M. : J’ai entrainé des enfants dans différentes villes. Je suis parti à Grenoble, car ma demande de titre de séjour à Marseille n’aboutissait pas. C’est là que j’ai rencontré une association qui essaie de venir en aide aux migrants à travers un réseau de familles qui les accueillent. C’est ainsi que j’ai pu être hébergé et manger. En revanche, je n’ai toujours pas obtenu ma régularisation. Malgré cela, j’ai continué à m’entrainer dans différents clubs. J’ai également suivi un CAP en « agent polyvalent restauration » pour avoir un diplôme. Puis je suis venu au club de Narbonne qui me payait un peu. Mais sans papier c’est compliqué.

N. B. : Aujourd’hui, tu continues à écrire et tu fais du rap. Quel rôle cela joue-t-il dans ta vie ?
M. : Je dirais que l’écriture est une découverte pour moi. Je n’avais jamais lu un livre auparavant. J’étais donc très surpris de pouvoir en écrire un. Le rap, c’est une façon de s’exprimer. Quand on est entre 4 murs, plutôt que de péter les plombs ou d’avoir une mauvaise mentalité, on peut se libérer avec son rap. Ça aide à sortir la colère en soi.

N. B. : Quelles sont tes projets pour l’avenir désormais ?
M. : Aujourd’hui il n’y a pas grand-chose de clair qui se dessine pour moi. Je suis toujours en démarche administrative. J’ai un récépissé qui se renouvelle tous les 6 mois sans autorisation de travail. J’avance avec ça tout de même. J’ai 24 ans. Cette année j’ai joué à un bon niveau. Je pense que je peux toujours percer dans le football. Je m’entraine tous les jours pour cela. Je continue à m’accrocher à ce rêve qui ne m’a jamais lâché. J’ai aussi commencé à écrire un deuxième livre. Il avance lentement mais sûrement.
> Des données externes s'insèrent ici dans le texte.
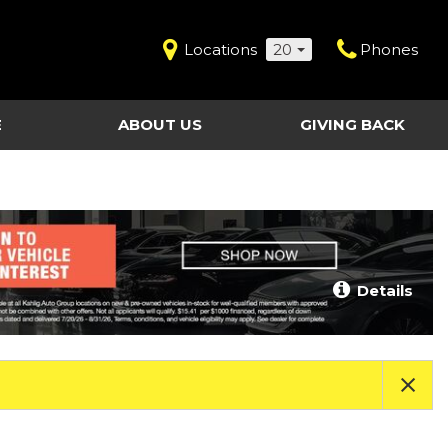
Locations
20
Phones
E
ABOUT US
GIVING BACK
Contact Us
Shopping Tools
vice
Our Dealerships
Certified Pre-Owned
Our Team
Last Chance Clearance Vehicles
llision
Work for Kahlig Auto
About Our Posted
Details
ollision
Pricing
Fleet Advantage
Testimonials
KAG Employees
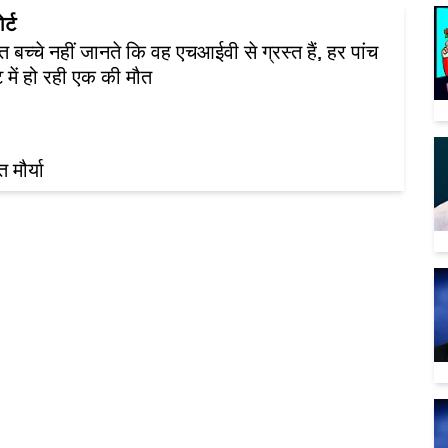
र्ट
ित बच्चे नहीं जानते कि वह एचआईवी से ग्रस्त हैं, हर पांच
 में हो रही एक की मौत
 मौर्या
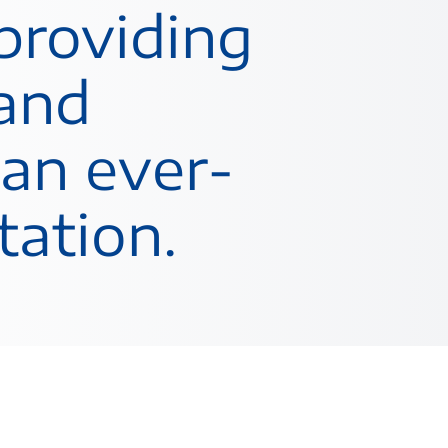
providing
 and
 an ever-
tation.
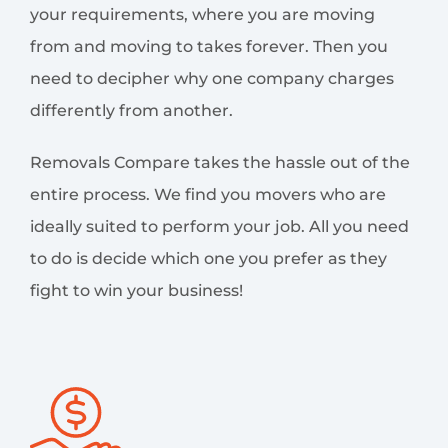
your requirements, where you are moving
from and moving to takes forever. Then you
need to decipher why one company charges
differently from another.
Removals Compare takes the hassle out of the
entire process. We find you movers who are
ideally suited to perform your job. All you need
to do is decide which one you prefer as they
fight to win your business!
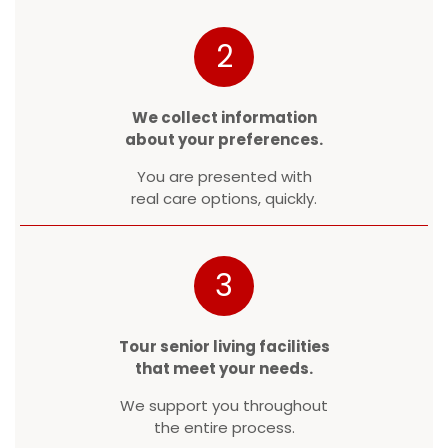
2
We collect information
about your preferences.
You are presented with
real care options, quickly.
3
Tour senior living facilities
that meet your needs.
We support you throughout
the entire process.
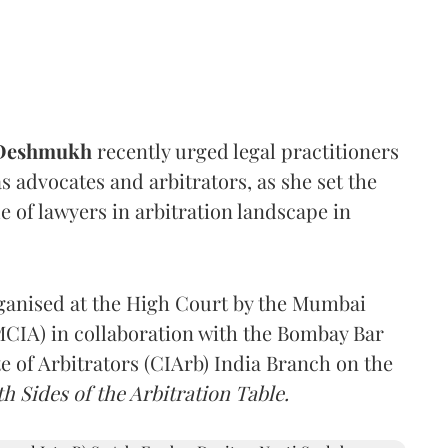
 Deshmukh
recently urged legal practitioners
as advocates and arbitrators, as she set the
e of lawyers in arbitration landscape in
rganised at the High Court by the Mumbai
(MCIA) in collaboration with the Bombay Bar
e of Arbitrators (CIArb) India Branch on the
h Sides of the Arbitration Table.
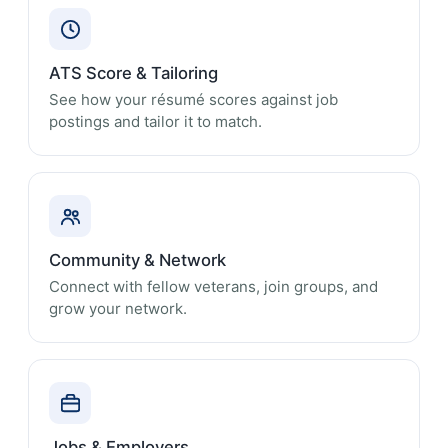
ATS Score & Tailoring
See how your résumé scores against job
postings and tailor it to match.
Community & Network
Connect with fellow veterans, join groups, and
grow your network.
Jobs & Employers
J’ai parfois trouvé des patrons qui voulaient m’embaucher. Mais ma situation irrégulière les empêchent de m’employer légalement. D’un côté on nous demande de nous intégrer, de l’autre on ne nous donne pas le droit de travailler…
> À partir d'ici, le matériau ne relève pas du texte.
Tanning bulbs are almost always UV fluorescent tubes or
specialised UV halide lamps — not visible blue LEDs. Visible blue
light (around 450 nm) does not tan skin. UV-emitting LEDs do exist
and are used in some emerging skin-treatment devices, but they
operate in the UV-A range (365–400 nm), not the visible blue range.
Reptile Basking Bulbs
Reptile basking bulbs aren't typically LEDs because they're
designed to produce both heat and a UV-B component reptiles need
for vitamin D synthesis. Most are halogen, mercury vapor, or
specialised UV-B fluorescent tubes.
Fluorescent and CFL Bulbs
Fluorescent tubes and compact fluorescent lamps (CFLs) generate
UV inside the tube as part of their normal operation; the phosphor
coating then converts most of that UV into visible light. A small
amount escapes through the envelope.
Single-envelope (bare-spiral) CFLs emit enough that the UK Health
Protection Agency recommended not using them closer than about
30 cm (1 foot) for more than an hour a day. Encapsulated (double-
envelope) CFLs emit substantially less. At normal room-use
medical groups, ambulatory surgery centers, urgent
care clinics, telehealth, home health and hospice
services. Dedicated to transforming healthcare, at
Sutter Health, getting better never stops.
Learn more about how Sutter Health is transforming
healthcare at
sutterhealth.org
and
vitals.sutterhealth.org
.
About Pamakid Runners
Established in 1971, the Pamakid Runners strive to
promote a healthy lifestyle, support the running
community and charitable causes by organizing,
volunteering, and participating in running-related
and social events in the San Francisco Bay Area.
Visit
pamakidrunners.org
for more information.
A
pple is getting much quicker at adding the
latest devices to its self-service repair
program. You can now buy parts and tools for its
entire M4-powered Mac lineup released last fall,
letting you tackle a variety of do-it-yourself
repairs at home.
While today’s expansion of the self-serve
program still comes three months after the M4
N. B. : Où en est ta situation administrative aujourd’hui ?
M. : Je suis en train de faire une demande à Carcassonne avec tout ce que j’ai réuni depuis ces dernières années : un diplôme, un contrat avec la maison d’édition, les services de bénévolat que j’ai fait dans des associations, mes entrainements des petits, mon niveau de joueur de football. J’espère qu’avec ces éléments, ça va marcher.

Mais quoiqu’il arrive, je ne baisserai pas les bras. Je ne vais jamais m’abandonner, jamais.
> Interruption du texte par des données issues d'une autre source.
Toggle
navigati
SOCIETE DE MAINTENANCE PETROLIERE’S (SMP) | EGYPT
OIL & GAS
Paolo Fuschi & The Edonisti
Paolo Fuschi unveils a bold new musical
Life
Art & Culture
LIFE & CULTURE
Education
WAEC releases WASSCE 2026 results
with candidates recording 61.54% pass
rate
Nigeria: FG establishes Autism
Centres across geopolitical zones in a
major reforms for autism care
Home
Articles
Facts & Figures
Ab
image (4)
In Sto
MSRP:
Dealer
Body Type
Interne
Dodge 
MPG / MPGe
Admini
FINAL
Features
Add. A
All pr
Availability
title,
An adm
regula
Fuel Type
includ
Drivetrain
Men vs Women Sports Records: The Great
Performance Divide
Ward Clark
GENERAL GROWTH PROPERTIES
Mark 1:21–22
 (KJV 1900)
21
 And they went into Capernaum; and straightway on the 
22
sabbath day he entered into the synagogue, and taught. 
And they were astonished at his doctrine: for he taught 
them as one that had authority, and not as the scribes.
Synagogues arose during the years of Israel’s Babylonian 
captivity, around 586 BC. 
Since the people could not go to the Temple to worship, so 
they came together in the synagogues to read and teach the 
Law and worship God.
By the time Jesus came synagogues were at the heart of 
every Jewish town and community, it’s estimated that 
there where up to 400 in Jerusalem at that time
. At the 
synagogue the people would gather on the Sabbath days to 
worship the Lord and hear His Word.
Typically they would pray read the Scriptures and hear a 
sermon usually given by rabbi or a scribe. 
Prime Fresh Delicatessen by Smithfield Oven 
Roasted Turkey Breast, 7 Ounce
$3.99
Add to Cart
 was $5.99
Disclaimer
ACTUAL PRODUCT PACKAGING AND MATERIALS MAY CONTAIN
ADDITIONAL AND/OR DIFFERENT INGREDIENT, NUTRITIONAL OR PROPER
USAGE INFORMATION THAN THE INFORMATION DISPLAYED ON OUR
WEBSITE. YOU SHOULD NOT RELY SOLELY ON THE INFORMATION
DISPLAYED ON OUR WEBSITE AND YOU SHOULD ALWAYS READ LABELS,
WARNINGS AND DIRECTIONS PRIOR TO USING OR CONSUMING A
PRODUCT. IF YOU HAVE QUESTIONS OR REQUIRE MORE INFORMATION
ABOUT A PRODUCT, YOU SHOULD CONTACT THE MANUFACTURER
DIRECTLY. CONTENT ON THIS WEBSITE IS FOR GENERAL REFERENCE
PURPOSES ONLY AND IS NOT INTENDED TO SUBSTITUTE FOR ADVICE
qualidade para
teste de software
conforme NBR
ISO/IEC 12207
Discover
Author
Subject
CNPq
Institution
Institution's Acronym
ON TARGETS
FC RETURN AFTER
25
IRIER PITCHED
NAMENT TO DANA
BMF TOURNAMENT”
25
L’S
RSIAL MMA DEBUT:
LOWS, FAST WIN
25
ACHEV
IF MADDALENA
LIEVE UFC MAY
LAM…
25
L’OICEM : Organisation Internationale Contre l’Esclavage Moderne

Outre l’accompagnement de personnes victimes de traite exploitées en France et en Europe, l’OICEM développe depuis plusieurs années une assistance aux personnes mineures et majeures qui ont été victimes de traite, d’esclavage, de travail forcé, durant leur parcours migratoire. 
L’OICEM offre notamment un soutien psychologique spécialisé et vient en appui aux équipes professionnelles et bénévoles qui sont de plus en plus confrontées à des récits relatant ces faits de traite et d’esclavage.


Article écrit en collaboration avec Nagham Hriech Wahabi, psychologue clinicienne et directrice de l’OICEM, et Mouhamed, jeune footballeur Guinéen.